- DATASET ENTRIES
———
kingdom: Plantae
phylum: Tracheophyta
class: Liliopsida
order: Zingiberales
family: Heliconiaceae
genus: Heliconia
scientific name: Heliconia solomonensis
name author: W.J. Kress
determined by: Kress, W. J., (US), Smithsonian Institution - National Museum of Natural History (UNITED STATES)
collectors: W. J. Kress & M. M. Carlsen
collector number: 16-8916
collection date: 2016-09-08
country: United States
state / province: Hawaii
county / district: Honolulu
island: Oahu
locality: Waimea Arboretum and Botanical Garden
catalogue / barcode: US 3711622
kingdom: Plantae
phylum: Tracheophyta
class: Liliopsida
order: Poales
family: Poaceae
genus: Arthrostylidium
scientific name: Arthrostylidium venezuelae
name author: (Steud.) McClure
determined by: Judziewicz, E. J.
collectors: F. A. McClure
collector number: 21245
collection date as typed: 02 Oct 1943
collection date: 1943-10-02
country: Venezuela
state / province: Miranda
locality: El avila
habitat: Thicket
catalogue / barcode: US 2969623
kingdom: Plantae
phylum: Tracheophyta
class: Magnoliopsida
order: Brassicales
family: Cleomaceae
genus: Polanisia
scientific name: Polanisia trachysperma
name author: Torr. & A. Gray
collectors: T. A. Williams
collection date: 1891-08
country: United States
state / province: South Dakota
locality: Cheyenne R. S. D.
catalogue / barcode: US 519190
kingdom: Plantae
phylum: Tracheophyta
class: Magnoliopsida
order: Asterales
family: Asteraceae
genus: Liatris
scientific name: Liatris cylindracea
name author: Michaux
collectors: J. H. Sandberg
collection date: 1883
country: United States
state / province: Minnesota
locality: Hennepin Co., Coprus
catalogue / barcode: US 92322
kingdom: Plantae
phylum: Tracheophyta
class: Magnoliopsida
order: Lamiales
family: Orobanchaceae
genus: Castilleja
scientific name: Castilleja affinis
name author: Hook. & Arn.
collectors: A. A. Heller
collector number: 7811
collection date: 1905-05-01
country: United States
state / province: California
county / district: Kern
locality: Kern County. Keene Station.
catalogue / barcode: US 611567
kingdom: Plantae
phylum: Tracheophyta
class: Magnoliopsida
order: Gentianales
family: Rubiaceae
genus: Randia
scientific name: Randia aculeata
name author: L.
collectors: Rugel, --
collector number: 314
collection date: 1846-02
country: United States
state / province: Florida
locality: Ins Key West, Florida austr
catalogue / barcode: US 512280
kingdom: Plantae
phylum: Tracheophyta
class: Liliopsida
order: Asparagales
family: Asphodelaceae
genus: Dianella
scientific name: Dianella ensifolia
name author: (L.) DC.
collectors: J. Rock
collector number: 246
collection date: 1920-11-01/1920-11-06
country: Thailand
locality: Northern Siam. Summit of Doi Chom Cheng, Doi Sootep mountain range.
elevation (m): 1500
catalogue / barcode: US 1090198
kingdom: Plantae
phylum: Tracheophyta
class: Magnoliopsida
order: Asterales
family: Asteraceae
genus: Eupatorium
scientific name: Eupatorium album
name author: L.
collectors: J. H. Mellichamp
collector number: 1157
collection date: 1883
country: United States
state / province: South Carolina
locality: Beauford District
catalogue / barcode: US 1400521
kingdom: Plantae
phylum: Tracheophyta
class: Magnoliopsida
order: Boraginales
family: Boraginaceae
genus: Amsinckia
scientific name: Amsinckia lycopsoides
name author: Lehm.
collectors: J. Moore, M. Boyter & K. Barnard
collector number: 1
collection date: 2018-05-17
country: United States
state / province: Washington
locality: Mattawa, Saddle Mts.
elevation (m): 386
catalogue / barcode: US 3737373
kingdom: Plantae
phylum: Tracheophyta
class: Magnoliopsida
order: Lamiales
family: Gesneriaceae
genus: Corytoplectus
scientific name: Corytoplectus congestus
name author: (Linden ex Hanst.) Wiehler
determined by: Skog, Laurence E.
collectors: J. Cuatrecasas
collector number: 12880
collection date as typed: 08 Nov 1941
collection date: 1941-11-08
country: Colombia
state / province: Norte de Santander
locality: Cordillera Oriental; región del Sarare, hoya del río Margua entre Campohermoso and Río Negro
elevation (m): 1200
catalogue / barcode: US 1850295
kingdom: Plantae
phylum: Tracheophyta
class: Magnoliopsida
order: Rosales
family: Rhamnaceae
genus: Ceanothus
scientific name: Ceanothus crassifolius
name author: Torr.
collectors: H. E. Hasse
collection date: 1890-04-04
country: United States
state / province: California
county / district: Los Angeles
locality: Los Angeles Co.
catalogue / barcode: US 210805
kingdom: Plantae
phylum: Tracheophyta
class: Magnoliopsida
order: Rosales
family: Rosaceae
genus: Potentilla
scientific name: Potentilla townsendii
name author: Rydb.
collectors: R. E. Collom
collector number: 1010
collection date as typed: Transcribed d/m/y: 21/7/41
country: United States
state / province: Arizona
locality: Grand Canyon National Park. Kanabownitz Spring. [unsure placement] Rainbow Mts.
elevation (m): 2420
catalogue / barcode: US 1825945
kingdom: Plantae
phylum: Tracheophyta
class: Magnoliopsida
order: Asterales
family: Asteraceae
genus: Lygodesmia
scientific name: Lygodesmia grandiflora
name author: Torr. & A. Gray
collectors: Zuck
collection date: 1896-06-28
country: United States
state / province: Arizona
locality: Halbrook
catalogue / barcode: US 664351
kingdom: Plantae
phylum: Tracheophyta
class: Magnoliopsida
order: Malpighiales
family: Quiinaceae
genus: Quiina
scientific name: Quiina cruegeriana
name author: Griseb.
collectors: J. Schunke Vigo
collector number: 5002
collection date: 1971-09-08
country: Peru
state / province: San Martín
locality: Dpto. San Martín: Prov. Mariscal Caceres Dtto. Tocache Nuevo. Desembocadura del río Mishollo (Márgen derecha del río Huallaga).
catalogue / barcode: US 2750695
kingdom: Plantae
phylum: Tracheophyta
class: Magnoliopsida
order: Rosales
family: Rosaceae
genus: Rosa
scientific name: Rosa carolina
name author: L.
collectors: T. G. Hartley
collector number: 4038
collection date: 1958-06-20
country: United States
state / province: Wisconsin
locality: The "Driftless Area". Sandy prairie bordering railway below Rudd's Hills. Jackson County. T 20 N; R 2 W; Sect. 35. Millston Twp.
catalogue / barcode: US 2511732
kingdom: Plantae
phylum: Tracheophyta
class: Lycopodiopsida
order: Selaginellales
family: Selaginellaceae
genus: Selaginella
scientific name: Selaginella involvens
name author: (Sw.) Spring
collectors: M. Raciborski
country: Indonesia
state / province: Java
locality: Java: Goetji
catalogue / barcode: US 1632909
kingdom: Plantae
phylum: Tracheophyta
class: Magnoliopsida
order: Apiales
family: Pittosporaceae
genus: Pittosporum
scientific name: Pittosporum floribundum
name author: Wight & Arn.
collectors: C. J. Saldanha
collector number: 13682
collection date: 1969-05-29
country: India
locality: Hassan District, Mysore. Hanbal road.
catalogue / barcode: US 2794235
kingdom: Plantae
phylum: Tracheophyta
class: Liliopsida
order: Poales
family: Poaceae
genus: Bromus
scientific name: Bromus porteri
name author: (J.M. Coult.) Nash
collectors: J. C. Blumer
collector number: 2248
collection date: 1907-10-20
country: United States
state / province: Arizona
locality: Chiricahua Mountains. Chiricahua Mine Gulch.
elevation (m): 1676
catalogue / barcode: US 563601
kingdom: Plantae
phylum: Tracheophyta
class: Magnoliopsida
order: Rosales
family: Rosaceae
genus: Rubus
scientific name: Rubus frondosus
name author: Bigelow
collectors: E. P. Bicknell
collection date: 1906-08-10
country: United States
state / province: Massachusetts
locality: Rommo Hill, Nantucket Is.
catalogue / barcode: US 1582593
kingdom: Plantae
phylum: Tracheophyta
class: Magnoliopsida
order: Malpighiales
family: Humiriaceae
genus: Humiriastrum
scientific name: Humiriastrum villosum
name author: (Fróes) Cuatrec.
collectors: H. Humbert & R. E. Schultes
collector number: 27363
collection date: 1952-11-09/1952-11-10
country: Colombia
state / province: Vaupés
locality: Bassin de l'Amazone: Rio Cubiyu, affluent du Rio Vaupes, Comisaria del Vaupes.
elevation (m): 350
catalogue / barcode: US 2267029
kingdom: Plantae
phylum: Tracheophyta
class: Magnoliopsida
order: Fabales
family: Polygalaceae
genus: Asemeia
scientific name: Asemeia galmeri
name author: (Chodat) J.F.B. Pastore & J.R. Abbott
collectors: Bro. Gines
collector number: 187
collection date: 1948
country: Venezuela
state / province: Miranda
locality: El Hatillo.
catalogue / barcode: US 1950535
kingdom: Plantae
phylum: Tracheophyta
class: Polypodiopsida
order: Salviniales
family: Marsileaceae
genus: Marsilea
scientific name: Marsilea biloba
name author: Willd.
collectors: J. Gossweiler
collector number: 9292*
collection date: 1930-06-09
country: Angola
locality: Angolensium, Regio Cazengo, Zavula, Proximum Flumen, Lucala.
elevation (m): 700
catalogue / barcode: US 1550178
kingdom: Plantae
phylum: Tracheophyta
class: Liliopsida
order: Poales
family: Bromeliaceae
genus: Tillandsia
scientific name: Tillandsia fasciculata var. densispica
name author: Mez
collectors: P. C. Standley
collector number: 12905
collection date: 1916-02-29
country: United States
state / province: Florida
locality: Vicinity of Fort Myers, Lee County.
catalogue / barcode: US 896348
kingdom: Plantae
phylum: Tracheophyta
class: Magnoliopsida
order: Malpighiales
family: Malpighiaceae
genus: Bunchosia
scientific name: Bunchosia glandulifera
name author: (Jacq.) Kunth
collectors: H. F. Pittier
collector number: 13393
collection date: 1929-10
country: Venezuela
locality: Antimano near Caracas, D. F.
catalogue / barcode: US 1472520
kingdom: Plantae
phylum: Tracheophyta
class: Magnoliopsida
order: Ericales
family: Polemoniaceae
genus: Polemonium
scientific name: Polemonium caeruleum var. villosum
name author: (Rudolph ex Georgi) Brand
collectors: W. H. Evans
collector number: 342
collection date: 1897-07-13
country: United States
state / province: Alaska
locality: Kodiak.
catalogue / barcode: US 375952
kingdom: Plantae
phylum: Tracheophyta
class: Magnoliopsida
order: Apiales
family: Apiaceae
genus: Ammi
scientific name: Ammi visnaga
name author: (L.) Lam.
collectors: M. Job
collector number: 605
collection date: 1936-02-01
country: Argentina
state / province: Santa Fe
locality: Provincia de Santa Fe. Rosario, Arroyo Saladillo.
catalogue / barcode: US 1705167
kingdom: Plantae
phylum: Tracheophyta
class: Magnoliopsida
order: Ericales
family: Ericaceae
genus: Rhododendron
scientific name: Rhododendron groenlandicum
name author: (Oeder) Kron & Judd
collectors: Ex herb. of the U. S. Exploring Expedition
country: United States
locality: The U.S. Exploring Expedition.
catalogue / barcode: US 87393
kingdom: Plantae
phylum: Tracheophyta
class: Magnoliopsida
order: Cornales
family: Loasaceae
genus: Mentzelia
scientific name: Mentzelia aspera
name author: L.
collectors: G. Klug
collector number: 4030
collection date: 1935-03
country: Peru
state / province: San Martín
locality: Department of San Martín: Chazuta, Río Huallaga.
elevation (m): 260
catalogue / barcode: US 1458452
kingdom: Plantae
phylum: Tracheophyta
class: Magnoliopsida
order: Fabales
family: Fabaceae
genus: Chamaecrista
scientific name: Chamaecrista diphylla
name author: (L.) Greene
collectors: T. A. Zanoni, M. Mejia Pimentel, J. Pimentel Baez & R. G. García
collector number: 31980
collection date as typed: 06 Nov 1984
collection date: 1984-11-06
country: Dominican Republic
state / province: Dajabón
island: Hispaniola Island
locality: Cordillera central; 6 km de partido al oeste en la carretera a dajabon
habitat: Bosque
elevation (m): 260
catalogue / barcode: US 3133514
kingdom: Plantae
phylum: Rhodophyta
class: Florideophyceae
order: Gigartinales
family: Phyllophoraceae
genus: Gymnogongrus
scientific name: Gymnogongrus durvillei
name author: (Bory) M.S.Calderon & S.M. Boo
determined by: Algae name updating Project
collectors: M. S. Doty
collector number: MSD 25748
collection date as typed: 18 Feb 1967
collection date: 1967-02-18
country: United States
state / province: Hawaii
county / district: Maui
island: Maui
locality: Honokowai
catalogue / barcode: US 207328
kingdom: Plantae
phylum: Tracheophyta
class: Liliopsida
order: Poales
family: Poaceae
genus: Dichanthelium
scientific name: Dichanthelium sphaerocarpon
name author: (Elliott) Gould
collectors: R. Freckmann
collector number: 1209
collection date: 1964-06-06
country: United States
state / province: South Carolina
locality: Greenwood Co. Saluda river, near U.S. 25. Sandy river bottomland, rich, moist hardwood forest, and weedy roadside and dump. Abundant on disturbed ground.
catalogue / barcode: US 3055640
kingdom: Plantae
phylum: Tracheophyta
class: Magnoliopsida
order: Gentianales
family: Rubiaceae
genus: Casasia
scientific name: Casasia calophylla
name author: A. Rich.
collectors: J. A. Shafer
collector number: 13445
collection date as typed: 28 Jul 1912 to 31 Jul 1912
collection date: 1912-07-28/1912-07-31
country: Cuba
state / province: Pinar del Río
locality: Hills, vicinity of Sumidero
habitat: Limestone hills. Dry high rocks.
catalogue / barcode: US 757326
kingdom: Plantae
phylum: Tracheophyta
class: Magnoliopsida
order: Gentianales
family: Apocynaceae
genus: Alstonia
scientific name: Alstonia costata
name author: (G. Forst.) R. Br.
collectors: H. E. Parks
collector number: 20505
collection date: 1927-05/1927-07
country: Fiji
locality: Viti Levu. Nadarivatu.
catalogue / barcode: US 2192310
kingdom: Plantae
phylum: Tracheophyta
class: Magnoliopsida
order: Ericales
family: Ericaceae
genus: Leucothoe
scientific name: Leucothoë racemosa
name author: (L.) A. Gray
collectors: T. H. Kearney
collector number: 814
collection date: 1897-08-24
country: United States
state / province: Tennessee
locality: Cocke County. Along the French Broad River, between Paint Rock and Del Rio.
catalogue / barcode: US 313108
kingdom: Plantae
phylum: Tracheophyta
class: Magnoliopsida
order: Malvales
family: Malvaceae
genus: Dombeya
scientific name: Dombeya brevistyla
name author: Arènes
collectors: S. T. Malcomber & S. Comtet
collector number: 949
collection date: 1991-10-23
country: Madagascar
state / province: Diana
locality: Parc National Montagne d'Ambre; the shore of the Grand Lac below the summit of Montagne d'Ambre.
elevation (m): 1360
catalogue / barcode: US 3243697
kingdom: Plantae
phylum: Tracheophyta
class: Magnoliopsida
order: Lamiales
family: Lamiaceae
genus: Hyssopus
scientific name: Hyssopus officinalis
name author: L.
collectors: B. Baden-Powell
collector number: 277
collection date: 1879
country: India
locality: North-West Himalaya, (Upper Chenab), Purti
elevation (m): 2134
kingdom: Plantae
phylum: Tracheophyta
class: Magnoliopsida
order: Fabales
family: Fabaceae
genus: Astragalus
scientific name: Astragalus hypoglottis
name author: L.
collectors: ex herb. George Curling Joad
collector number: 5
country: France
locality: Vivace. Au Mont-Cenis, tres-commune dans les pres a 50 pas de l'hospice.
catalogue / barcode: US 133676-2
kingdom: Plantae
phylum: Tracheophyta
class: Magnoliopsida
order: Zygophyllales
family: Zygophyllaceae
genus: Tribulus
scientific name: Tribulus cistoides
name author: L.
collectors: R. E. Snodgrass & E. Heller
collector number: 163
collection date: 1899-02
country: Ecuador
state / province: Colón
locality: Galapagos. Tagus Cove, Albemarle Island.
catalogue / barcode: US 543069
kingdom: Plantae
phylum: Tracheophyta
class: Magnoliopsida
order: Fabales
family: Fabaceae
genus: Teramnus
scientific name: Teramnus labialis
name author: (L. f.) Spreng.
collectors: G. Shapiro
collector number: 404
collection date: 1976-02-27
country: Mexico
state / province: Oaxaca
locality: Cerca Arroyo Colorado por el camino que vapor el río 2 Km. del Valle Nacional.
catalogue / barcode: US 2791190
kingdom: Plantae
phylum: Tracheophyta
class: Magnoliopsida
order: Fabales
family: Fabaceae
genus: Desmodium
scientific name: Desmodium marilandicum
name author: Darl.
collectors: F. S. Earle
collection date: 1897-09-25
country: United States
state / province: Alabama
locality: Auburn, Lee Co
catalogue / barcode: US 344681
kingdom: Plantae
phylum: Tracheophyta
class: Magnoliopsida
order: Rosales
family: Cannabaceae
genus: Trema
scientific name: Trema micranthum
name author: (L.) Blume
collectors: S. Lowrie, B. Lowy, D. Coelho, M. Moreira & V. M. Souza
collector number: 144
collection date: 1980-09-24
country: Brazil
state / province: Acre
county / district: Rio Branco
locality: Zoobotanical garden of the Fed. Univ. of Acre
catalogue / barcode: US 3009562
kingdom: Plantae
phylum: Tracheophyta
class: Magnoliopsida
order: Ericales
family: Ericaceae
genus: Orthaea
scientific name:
———
- WHAT NEEDS TO BE DONE
Copy out the lines above word for word, from the line with "collectors: R. Freckmann" to the line with "state / province: Tennessee", keeping both of those lines.

- RESPONSE TO THE EXERCISE
collectors: R. Freckmann
collector number: 1209
collection date: 1964-06-06
country: United States
state / province: South Carolina
locality: Greenwood Co. Saluda river, near U.S. 25. Sandy river bottomland, rich, moist hardwood forest, and weedy roadside and dump. Abundant on disturbed ground.
catalogue / barcode: US 3055640
kingdom: Plantae
phylum: Tracheophyta
class: Magnoliopsida
order: Gentianales
family: Rubiaceae
genus: Casasia
scientific name: Casasia calophylla
name author: A. Rich.
collectors: J. A. Shafer
collector number: 13445
collection date as typed: 28 Jul 1912 to 31 Jul 1912
collection date: 1912-07-28/1912-07-31
country: Cuba
state / province: Pinar del Río
locality: Hills, vicinity of Sumidero
habitat: Limestone hills. Dry high rocks.
catalogue / barcode: US 757326
kingdom: Plantae
phylum: Tracheophyta
class: Magnoliopsida
order: Gentianales
family: Apocynaceae
genus: Alstonia
scientific name: Alstonia costata
name author: (G. Forst.) R. Br.
collectors: H. E. Parks
collector number: 20505
collection date: 1927-05/1927-07
country: Fiji
locality: Viti Levu. Nadarivatu.
catalogue / barcode: US 2192310
kingdom: Plantae
phylum: Tracheophyta
class: Magnoliopsida
order: Ericales
family: Ericaceae
genus: Leucothoe
scientific name: Leucothoë racemosa
name author: (L.) A. Gray
collectors: T. H. Kearney
collector number: 814
collection date: 1897-08-24
country: United States
state / province: Tennessee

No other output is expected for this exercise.